Die Gewerkschaft Erziehung und Wissenschaft sieht in dem neuen Schultyp gar eine "bildungspolitische Sackgasse ohne pädagogische Verbesserung". Langfristig müssten auch viele Werkrealschulen wegen Schülermangels schließen.

NADINE MICHEL

Bayern benennt um

Ganz Bayern hat Ferien, doch die Schulhausmeister haben zu tun: An rund 550 der knapp tausend Hauptschulen müssen neue Türschilder angebracht werden. Sie heißen ab September nämlich Mittelschulen. Dort sollen Schüler künftig auch den mittleren Schulabschluss ablegen können. Den Realschulabschluss gibt es aber weiterhin, genauso wie die Realschulen. Wozu also der Aufwand?

Die CSU-FDP-Landesregierung versucht, das dreigliedrige Schulsystem zu retten und die schrumpfenden Hauptschulen aufzuwerten. Die Mittelschulen, verspricht Kultusminister Ludwig Spaenle (CSU), böten verstärkte Berufsorientierung und würden Schüler außerdem individuell und ganztags fördern. Denn Spaenle und die CSU sind davon überzeugt, dass man "passgenaue" Bildungsangebote entsprechend der "vielfältigen" Talente bereithalten müsse - sprich genau drei Typen.

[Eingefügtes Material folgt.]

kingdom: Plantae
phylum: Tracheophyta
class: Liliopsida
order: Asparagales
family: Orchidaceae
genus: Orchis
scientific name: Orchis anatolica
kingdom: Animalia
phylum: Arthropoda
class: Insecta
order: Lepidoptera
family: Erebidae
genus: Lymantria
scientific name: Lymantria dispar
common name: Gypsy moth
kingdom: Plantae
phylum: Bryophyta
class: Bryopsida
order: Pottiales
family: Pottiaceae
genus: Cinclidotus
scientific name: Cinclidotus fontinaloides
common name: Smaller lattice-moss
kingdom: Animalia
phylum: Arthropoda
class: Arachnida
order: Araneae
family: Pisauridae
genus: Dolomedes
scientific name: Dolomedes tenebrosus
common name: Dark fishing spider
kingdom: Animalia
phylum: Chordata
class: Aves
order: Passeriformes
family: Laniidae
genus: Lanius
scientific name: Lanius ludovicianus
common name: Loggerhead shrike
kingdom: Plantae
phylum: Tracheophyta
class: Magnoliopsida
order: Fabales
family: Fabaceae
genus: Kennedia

Ganz ohne Zusammenlegungen geht es dennoch nicht: Gut 500 Hauptschulen schließen sich mangels Schülern im neuen Schuljahr zu 170 Mittelschulverbünden zusammen.

An 20 Grundschulen werden versuchsweise die ersten beiden Klassen zusammengelegt. Die Pioniere der "Flexiblen Grundschule" können ihre Grundschulzeit variabel in drei bis fünf Jahren durchlaufen. Der bayerische Lehrerverband lobt die Absicht und rügt die Umsetzung: Zusätzliche Lehrer hat die Regierung nicht rekrutiert. An der Mittelschule missfällt dem Lehrerverband alles: "Die Klingelschilder werden ausgetauscht, sonst ändert sich wenig", sagt Vorsitzender Klaus Wenzel. Gleicher Meinung ist auch der bayerische Elternverband. Die spärlichen Anmeldezahlen an den Mittelschulen sprächen für sich.